The Perfume Collector by Kathleen Tessaro

The Perfume Collector is a novel by Kathleen Tessaro longlisted for the Women’s Prize in 2013. It is Tessaro’s fifth work and I must admit I knew nothing about her or her books until I read this review by Naomi. So, I asked the publisher for a review copy and they kindly sent me a beautiful paperback edition.


From GoodReads:

London, 1955: Grace Monroe is a fortunate young woman. Despite her sheltered upbringing in Oxford, her recent marriage has thrust her into the heart of London’s most refined and ambitious social circles. However, playing the role of the sophisticated socialite her husband would like her to be doesn’t come easily to her—and perhaps never will.

Then one evening a letter arrives from France that will change everything. Grace has received an inheritance. There’s only one problem: she has never heard of her benefactor, the mysterious Eva d’Orsey.

When I first read Naomi’s review I wrote: “I’d put this one as one of my cozy readings, one of those lovely ones that gets you through tough weeks”. And it was true. The Perfume Collector is a cozy reading that despite its 450 pages can be read in a few days. The main characters Grace Munroe and Eva D’Orsey are mysterious women and far more complex than they appear to be, so the narration of their inner life becomes central to them. Also, they are often underrated by a society that would like them to get married, have children and just take care of their homes and families, but neither of them are like that. They are disruptive characters yet, Tessaro adheres them to certain clichés linked to the self-discovery of one’s own independence. For example, their sexuality becomes central to their development and their self-definition as independent women and although I do see the importance of this step during the early and mid 20th century, it ihas been widely explored for 21st century readers.
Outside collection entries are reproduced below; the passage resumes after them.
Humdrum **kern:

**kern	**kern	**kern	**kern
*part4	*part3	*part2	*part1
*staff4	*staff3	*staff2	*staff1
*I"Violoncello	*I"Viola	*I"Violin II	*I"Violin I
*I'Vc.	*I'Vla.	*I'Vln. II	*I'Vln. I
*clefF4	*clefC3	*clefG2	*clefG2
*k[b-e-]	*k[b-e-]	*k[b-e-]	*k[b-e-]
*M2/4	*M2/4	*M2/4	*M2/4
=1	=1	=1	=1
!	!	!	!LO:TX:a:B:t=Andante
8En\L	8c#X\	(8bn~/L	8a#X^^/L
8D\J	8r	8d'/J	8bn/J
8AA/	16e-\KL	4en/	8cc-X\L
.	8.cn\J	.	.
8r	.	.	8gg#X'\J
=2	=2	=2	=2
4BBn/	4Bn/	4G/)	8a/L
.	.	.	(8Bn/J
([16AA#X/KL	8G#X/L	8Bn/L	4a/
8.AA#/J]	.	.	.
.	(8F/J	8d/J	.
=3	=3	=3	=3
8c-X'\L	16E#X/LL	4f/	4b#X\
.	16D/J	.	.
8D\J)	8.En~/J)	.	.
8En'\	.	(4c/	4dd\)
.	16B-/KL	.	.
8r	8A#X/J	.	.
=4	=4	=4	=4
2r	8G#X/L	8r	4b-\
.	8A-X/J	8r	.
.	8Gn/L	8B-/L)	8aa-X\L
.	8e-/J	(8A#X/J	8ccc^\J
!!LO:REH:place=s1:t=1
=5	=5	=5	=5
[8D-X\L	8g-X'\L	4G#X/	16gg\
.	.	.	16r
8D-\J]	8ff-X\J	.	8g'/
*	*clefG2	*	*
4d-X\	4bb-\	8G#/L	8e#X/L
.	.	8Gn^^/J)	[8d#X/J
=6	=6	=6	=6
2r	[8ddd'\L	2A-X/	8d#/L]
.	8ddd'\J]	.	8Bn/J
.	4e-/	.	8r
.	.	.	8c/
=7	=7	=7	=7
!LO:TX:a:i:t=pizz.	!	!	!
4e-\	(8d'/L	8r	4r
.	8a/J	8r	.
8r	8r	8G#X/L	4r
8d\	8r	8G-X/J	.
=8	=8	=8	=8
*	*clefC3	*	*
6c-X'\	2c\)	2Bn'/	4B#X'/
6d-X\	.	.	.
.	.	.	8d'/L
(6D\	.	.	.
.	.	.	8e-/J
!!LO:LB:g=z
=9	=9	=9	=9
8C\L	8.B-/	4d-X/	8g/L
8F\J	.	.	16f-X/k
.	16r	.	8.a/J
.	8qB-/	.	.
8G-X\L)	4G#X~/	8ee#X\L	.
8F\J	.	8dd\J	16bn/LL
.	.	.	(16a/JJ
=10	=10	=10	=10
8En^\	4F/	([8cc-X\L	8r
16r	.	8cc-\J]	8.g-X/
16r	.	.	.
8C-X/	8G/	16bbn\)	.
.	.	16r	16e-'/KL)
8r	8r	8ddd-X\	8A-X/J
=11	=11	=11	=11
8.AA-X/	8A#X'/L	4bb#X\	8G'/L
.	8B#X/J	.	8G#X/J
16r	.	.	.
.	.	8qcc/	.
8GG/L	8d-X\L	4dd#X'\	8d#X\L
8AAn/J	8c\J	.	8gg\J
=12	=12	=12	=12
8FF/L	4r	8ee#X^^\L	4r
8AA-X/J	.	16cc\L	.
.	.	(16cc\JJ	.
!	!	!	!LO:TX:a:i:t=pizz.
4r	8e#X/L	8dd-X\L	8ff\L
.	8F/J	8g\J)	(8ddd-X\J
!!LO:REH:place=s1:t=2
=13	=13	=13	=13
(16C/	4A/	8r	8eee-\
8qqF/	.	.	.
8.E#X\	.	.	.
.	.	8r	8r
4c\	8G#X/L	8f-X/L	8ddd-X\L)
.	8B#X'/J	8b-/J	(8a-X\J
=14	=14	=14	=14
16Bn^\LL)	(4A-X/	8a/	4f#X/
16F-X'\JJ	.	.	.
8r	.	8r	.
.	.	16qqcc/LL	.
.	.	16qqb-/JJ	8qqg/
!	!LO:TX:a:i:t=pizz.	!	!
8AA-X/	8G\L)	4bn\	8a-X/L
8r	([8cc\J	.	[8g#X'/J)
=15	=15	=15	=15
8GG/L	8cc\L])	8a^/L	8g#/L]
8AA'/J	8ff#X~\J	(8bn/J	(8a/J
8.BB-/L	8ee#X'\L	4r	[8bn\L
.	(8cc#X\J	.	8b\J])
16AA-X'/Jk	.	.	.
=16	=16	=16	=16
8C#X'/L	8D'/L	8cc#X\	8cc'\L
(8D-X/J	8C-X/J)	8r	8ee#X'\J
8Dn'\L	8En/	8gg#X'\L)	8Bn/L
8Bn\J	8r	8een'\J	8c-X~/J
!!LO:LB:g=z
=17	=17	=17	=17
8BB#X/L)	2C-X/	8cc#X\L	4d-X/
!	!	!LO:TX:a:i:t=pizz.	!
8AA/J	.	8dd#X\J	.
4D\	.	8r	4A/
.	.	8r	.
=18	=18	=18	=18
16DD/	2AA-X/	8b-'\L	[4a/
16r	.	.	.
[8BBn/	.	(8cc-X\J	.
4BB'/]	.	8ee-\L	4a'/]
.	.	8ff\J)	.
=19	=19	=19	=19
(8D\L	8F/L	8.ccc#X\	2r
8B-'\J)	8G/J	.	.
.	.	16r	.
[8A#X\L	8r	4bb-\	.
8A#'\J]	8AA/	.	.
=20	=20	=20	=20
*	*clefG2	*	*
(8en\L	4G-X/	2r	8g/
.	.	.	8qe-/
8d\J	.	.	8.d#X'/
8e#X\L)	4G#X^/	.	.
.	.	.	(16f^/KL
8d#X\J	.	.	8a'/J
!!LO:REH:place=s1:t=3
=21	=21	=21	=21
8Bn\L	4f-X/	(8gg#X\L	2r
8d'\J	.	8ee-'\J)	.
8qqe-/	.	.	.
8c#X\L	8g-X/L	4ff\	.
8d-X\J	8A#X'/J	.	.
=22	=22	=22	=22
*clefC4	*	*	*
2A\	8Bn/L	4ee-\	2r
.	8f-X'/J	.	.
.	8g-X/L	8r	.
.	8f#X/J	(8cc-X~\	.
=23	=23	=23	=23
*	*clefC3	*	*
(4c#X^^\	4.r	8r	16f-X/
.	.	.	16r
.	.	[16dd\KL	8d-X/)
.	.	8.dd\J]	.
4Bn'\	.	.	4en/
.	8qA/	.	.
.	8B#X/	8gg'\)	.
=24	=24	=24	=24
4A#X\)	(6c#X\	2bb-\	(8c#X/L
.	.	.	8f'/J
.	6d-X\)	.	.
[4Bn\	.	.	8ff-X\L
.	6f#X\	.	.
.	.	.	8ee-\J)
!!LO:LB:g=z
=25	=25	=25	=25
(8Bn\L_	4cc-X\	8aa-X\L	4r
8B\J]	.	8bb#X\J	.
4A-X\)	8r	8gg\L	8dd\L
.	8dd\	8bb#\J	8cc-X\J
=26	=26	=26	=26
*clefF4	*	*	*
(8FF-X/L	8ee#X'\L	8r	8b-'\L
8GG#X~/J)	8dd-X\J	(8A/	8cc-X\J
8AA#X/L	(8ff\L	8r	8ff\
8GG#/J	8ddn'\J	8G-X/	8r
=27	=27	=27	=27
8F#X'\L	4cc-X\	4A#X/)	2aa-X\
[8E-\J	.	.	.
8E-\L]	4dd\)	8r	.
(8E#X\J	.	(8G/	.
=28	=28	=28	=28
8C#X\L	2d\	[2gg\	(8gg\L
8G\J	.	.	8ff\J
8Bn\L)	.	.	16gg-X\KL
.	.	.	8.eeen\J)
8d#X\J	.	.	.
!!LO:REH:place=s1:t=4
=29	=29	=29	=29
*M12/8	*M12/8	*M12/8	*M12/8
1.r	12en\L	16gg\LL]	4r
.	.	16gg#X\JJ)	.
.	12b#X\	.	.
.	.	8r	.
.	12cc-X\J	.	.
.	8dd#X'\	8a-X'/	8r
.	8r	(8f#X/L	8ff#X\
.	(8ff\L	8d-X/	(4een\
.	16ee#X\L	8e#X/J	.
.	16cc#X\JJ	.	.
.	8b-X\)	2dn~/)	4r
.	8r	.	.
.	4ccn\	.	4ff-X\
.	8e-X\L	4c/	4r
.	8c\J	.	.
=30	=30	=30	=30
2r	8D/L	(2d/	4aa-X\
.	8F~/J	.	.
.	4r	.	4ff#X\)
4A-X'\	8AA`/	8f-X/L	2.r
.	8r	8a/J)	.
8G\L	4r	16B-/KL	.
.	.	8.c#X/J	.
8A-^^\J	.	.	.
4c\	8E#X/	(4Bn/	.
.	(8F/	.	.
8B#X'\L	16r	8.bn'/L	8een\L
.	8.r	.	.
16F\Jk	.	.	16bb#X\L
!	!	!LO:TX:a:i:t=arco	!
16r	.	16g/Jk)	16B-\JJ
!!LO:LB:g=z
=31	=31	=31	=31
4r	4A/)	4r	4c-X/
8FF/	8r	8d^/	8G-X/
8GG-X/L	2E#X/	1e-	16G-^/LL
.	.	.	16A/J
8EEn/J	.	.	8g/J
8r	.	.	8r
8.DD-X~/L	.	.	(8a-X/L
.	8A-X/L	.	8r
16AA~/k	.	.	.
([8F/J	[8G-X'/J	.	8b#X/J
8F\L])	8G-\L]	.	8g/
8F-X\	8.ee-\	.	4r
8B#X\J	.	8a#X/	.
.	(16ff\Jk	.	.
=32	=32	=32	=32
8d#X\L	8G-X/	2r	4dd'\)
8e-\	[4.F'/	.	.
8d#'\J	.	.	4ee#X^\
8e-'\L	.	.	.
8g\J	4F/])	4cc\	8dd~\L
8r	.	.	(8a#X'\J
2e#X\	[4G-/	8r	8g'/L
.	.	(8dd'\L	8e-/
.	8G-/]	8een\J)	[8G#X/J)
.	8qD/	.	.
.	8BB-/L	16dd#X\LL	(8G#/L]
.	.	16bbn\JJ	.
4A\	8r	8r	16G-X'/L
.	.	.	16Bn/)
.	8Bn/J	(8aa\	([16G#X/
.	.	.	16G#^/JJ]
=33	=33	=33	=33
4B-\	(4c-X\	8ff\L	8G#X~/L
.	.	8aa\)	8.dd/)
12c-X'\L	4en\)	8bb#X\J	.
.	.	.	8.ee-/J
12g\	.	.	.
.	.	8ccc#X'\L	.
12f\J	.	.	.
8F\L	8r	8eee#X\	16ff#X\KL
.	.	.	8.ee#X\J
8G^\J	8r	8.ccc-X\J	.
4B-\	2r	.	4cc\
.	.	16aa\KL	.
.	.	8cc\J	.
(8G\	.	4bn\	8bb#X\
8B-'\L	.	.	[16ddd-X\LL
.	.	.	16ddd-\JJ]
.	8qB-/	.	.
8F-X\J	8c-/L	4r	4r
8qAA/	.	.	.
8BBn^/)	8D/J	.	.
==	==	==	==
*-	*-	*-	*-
Regarding the mystery, for there is a mystery haunting the novel, I loved it and it reminded me of Kate Morton’s family centered novels, but I must admit I made the necessary connections on page 150 and since then it was much more a matter of how it happened rather than what happened. The romantic subplots were also pretty clear from the beginning and quite predictable, but since I am not one for this kind of stories, I felt it merely interrupted the main plot rather than enrich it.

But, you know what? I loved The Perfume Collector because it provided me with a break from my own life and everyday duties and just let me space to breath and relax. It is a very sensual novel full of descriptions of perfumes and all kind of smells and I had just happened to run out of perfume while I was reading it! It was not easy to discover so many interesting things about perfumes when one has not even a drop of hers to enjoy. Also, the book pictures a great friendship between two women: Grace and Mallory and how they patiently wait for each other and try to make each other happy. It is refreshing to see two women who really get along in a book with a mainly female target audience rather than two women fighting and betraying each other.

So I would recommend The Perfume Collector to anyone who has enjoyed Kate Morton’s type of books before and are looking for their next cozy reading. Also, be prepared to re-evaluate your perfume, your hairdressing and your clothes. Great designers and luxurious elements haunt the novel and if you already like them – like I do – this will inevitable lead to some pampering and to plan your perfect shopping spree!